Abstract
The prevention and treatment of lifestyle disease involves overlapping factors. Those at the highest risk for the development of lifestyle disease are also at the highest risk for poor treatment outcomes. Although behavioral treatment of lifestyle disease has demonstrated efficacy on average, considerable individual variation exists in treatment response. In clinical settings, individuals unresponsive to treatment are typically provided escalated care. Community-based care is designed to reach high-risk populations unlikely to seek medical care. However, in community settings escalated treatment options are not usually available for individuals unresponsive to treatment. Addressing this gap is imperative to improve health outcomes of high-risk populations and to identify individuals who may be resistant to behavioral lifestyle treatment.
Keywords: response, behavioral treatment, individual, resistance, community-based
Identifying individuals who are responsive to interventions is important because it allows intervention resources to be directed to those who are most likely to benefit from the intervention.
A foundational benefit of using the scientific method in medicine is having security that a particular treatment is better than doing nothing at all (control) or is better than usual treatment. Studies assess both benefits and risks of treatment so that patients and clinicians can make informed treatment decisions.1 While risks are typically low in behavioral intervention, it is critical that treatment efficacy be evaluated. The first step in determining treatment efficacy is to understand if the intervention “works” on average among a particular population. Interventions are continually adapted and tested to determine if additional benefits and/or reduced risk can be achieved through slightly different treatment methods or if the intervention is effective among a different population. As discussed by Schuette and colleagues,2 this process has resulted in numerous effective behavioral interventions for lifestyle medicine, as well as the identification of effective intervention components.

### WHAT YOU WILL DO
Continue the article on individual response to behavioral treatment of lifestyle disease, beginning after its final sentence about effective intervention components.

### INFORMATION
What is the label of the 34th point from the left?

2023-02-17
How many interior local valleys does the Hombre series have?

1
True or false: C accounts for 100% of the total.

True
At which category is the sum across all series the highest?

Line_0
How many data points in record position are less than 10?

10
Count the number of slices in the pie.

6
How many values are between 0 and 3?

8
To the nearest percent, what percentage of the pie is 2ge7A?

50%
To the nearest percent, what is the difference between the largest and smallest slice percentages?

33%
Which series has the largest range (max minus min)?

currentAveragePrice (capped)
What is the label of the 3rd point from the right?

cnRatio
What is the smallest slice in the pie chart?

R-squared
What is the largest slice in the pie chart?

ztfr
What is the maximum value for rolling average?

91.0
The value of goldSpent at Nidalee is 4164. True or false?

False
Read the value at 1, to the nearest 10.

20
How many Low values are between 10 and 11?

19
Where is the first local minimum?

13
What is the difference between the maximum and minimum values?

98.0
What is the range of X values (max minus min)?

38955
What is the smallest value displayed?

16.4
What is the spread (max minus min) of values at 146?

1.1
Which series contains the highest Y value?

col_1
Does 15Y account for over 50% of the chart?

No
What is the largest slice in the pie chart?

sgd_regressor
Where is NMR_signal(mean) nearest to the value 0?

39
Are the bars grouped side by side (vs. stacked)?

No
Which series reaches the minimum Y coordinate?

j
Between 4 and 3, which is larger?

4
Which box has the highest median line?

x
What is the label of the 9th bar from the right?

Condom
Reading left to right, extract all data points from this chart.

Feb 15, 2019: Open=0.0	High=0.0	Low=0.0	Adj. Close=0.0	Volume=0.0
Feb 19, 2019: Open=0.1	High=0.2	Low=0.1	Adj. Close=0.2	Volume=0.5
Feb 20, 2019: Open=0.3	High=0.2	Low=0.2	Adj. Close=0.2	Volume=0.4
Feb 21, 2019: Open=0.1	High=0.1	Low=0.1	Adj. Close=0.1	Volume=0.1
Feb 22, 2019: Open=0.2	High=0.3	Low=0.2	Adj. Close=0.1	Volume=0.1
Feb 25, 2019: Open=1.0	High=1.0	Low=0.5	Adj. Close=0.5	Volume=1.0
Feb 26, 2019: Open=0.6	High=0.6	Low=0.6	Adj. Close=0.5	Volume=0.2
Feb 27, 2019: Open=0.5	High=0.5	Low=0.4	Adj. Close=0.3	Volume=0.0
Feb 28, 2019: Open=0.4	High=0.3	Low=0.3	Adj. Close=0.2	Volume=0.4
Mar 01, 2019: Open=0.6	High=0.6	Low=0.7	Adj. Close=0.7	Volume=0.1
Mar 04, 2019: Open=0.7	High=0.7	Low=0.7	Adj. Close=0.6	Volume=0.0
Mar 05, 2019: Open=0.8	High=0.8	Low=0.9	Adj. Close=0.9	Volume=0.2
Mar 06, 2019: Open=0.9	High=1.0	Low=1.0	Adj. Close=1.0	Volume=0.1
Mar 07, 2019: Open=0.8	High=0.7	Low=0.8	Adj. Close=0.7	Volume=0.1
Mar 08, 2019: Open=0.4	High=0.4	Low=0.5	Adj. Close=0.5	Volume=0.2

### YOUR RESPONSE
A related line of research has begun to test individual response to an intervention. Specifically, studies have started to identify and predict individuals who respond to intervention.3,4 These studies acknowledge the great individual variation in treatment response.5 Although randomized controlled trials evaluating the efficacy of interventions are the “gold standard,” it is up to clinicians to decide if those results will be generalizable to the individual patient they are treating.6 Identifying individuals who are responsive to interventions is important because it allows intervention resources to be directed to those who are most likely to benefit from the intervention. While this is clearly an imperative area of research, there is a paucity of attention on identifying individuals on the other end of the spectrum: those who do not respond to intervention.
Although primarily unaddressed, variation in treatment response is widely acknowledged.7 Variability in response has been a fundamental principle in behavioral science for a long time. The father of behaviorism, B. F. Skinner, stated, “A prediction of what the average individual will do is often of little or no value in dealing with a particular individual.”8 This is also recognized in best practice guidelines for conducting randomized controlled trials. CONSORT guidelines for randomized controlled trials require researchers to account for attrition because it is suspected that those who do not complete studies are likely to have a differing response than completers (ie, the intervention may have only been better than control on average because a lot of individuals for whom it did not work dropped out).9 While this is accounted for through the development of intention-to-treat models, the treatment needs of those lost to follow-up are rarely addressed. Individuals who are lost to follow-up are one example of a group likely to be unresponsive to treatment.10,11 Identifying and treating individuals unresponsive to treatment is important because an inequity exists in treatment response and those unresponsive to care may stop seeking treatment.12-14 For these reasons, it is critical to attend to those who are unresponsive to interventions.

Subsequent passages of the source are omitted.